Le texte de cette page a été corrigé et est conforme au fac-similé.

dans mes Etats, de la retenir à Trieste, à Udine ou bien dans quelque autre ville de province, mais de ne point la laisser arriver jusqu’au Roi sans l’autorisation de celui-ci. Toutefois, elle pourrait parvenir à son but sous un déguisement ; il faut y prendre garde, car Charles X doit être maître chez lui. Ce qu’il exige, je l’exigerais de la même manière. C’est absolument indispensable sous le rapport de l’honneur, de la morale, des intérêts. L’acte que réclame le Roi, il a raison de le réclamer. En tout ceci, il faut penser à l’avenir du Duc de Bordeaux, qui doit monter un jour sur le trône de France. Je trouve qu’on a commis des fautes pour l’éducation du jeune prince. Vous et moi, me dit-il avec bonhomie, pouvons en ces matières agir à notre guise, mais il n’en va pas de même pour la famille royale proscrite.
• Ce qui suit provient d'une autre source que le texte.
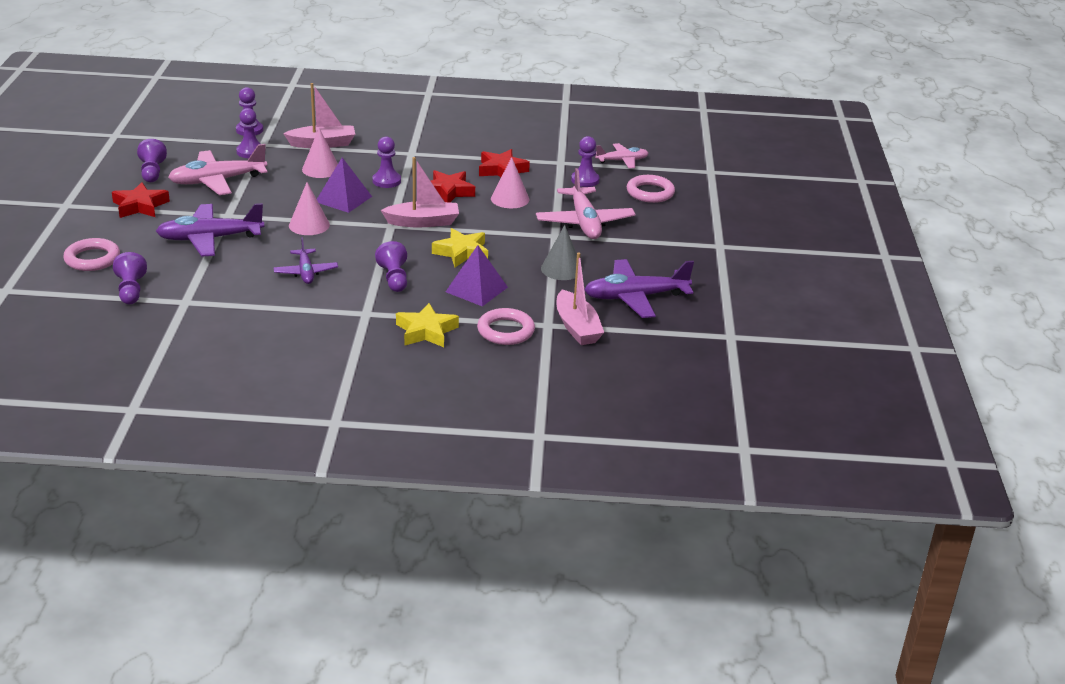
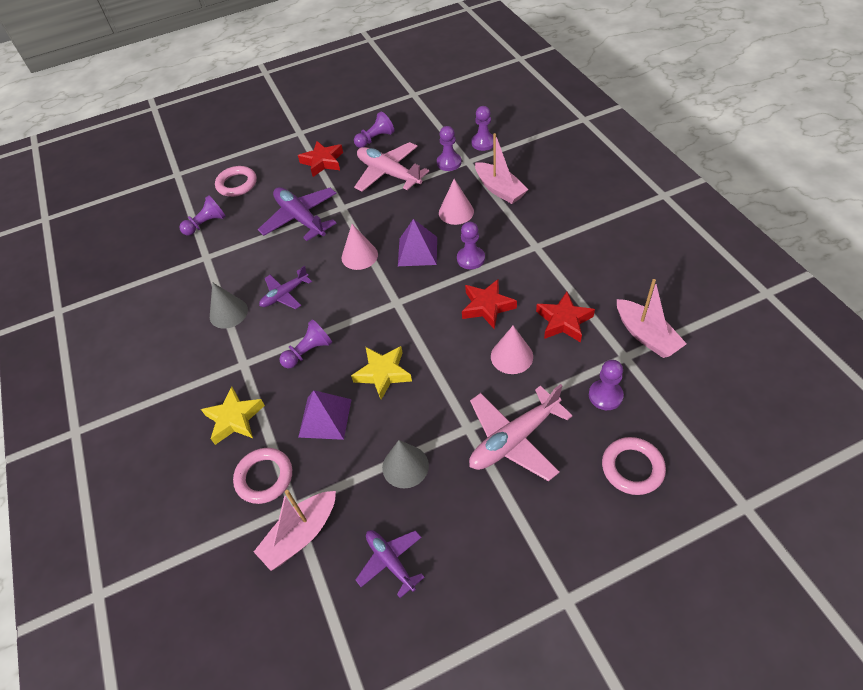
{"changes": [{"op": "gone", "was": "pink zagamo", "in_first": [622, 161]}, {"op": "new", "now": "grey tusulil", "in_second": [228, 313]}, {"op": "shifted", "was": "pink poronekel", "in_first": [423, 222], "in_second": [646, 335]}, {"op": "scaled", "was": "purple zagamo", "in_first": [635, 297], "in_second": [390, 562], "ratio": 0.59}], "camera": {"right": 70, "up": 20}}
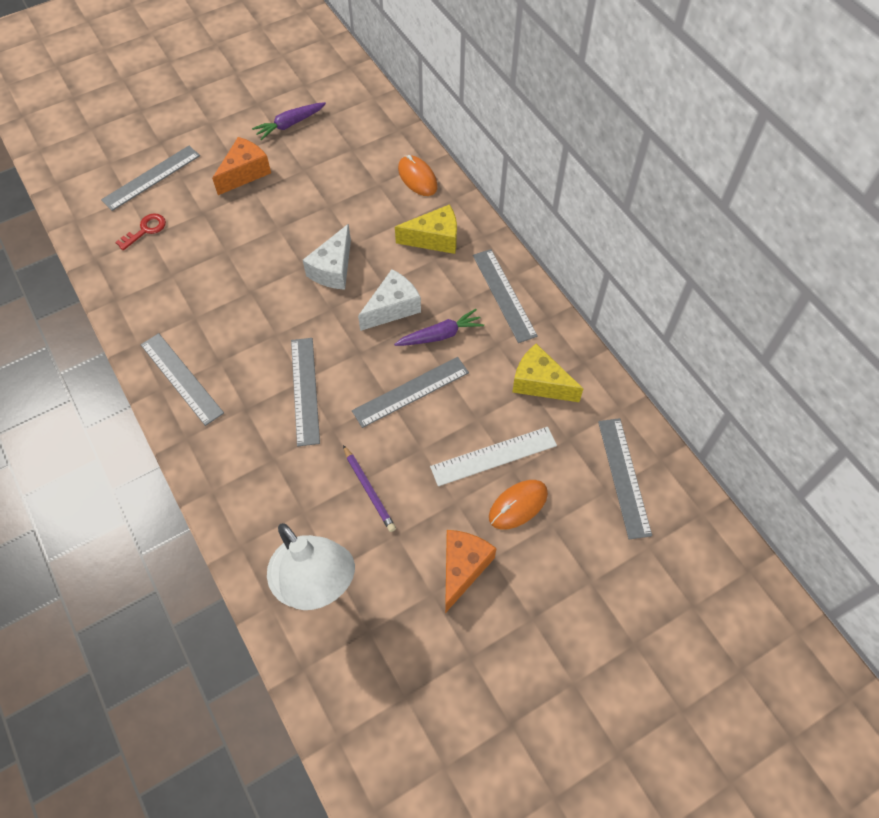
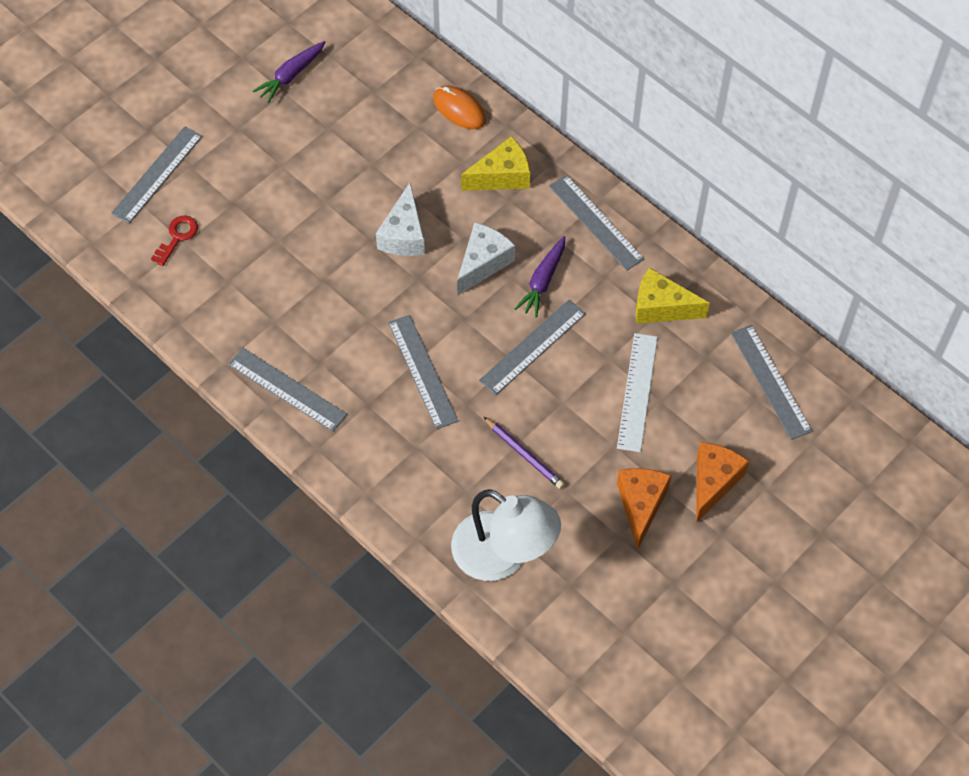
{"changes": [{"op": "gone", "was": "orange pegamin", "in_first": [518, 505]}, {"op": "shifted", "was": "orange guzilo", "in_first": [245, 173], "in_second": [713, 482]}, {"op": "rotated", "was": "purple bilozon", "in_first": [440, 335], "in_second": [543, 281], "clockwise": 150}, {"op": "rotated", "was": "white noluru", "in_first": [493, 456], "in_second": [637, 392], "clockwise": -45}], "camera": {"right": -15, "up": 0}}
Cet entretien avec l’Empereur dura une heure. Sa Majesté me traita avec une grande bonté. Je lui donnai toutes les explications qu’elle me demanda, lui communiquant les lettres de Charles X au roi de Naples et à la Duchesse de Berry, ainsi que celle de Mme la Dauphine.

— Remerciez le Roi, ajouta l’Empereur, de la confiance qu’il me témoigne. Je vois comme lui dans cette affaire. Mme la Duchesse de Berry n’approchera point de Prague sans son agrément. Si elle arrivait à l’improviste, il pourrait lui fermer sa porte. Quand vous verrez Seldnitsky, convenez avec lui de tout ce que vous jugerez utile et convenable.
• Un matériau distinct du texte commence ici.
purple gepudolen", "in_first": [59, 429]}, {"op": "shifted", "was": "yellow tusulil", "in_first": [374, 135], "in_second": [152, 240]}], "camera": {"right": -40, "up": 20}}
Après cette audience et une conversation avec le chargé d’affaires de Naples, je revins à Buchtirad.

Avant les révélations que M. de Caraffa me fit le 25, Charles X avait composé pour le roi de Naples une lettre dont j’ai reproduit plus haut un extrait. Le nouvel état des choses lui en dicta une autre ainsi conçue :


« Monsieur mon frère et neveu,

« J’avais répondu avec empressement à la lettre par laquelle Votre Majesté réclamait le tendre intérêt, la bienveillance paternelle que j’avais montrés dans toutes les occasions à la Duchesse de Berry dont elle reconnaît toutefois le défaut de franchise et les torts à mon égard. Votre Majesté ajouta qu’elle avait conseillé à cette princesse de ne pas céder à son empressement, de ne point se rendre à Prague avant qu’elle eût reçu mes ordres et le consentement de l’Empereur.